Directions for this task: Could you reproduce, from the records below, everything from the line with "QUAI-22, due: Apr 2 -> Mar 28" down to the line with "QUAI-119, due: Apr 2 -> Mar 28", keeping both of those lines and changing nothing?

Available data:
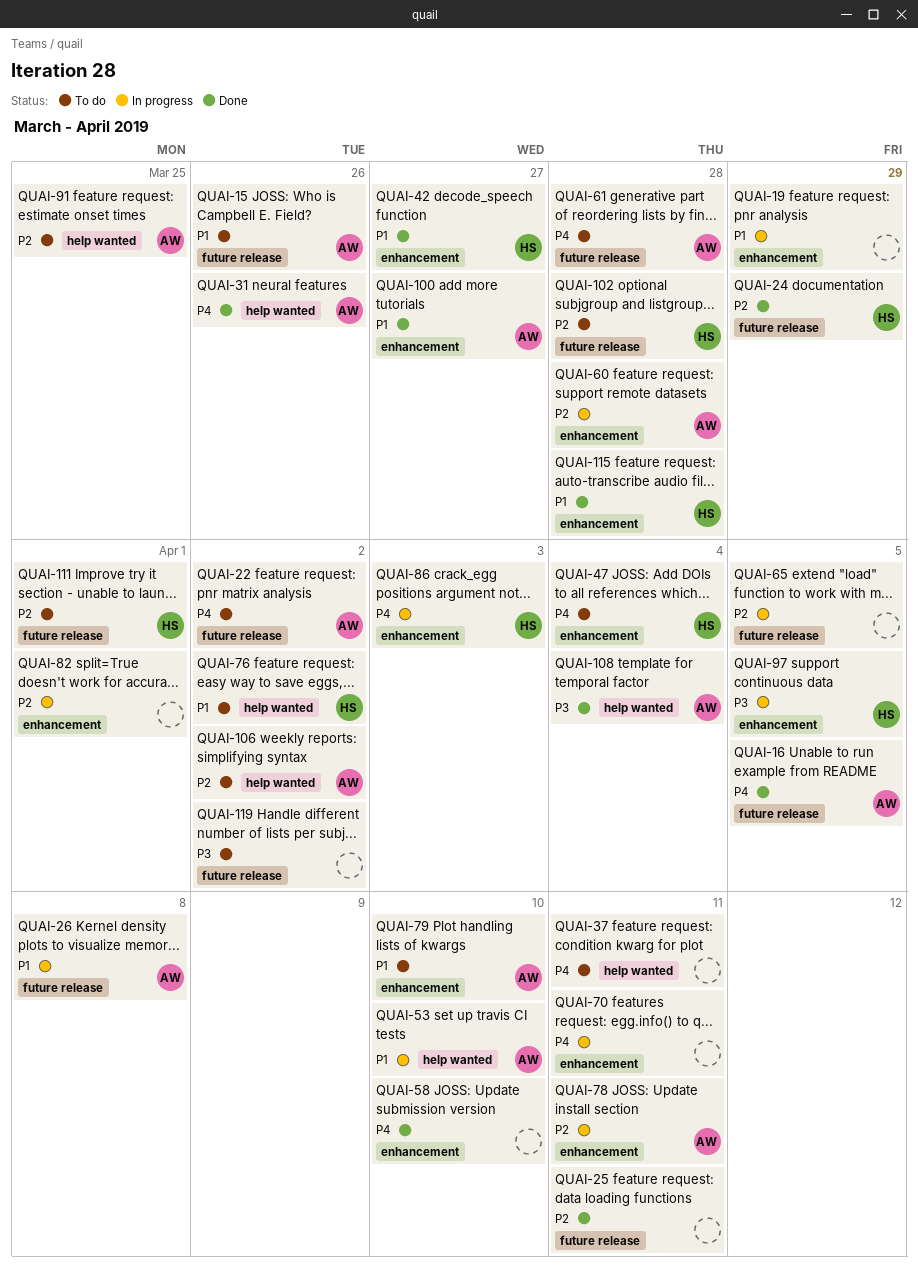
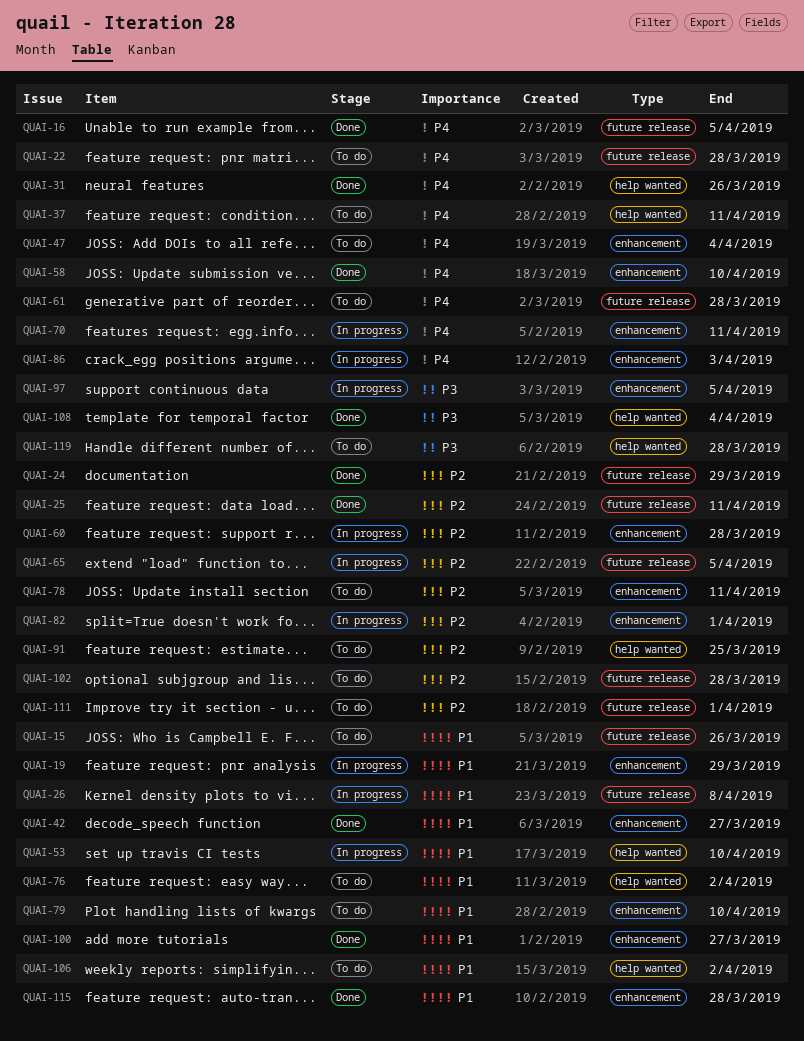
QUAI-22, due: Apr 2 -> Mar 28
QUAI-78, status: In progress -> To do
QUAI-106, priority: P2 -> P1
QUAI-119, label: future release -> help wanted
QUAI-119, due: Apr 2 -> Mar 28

---

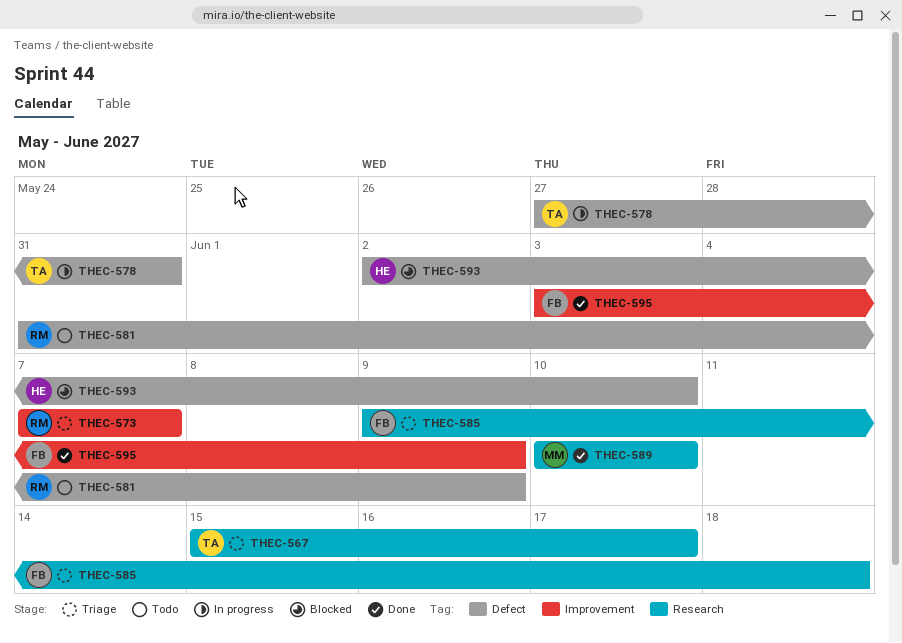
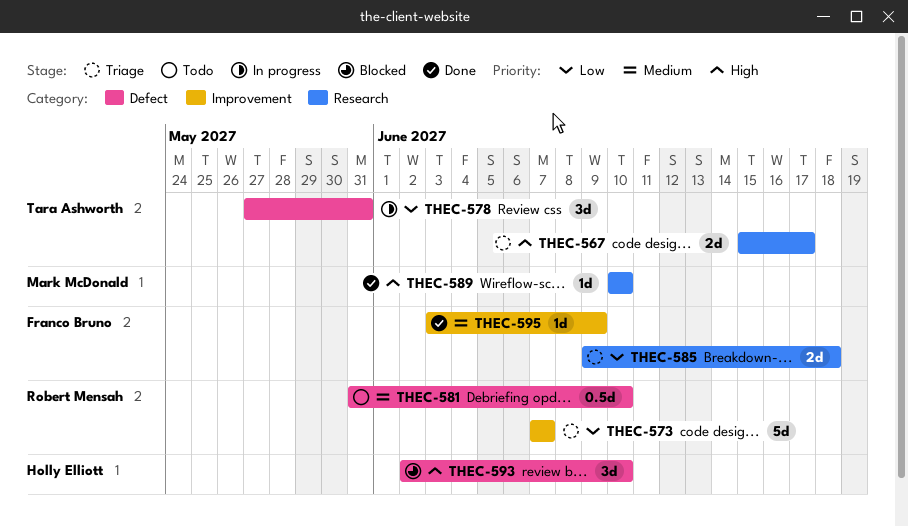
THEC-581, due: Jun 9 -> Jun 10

Answer for the task:
QUAI-22, due: Apr 2 -> Mar 28
QUAI-78, status: In progress -> To do
QUAI-106, priority: P2 -> P1
QUAI-119, label: future release -> help wanted
QUAI-119, due: Apr 2 -> Mar 28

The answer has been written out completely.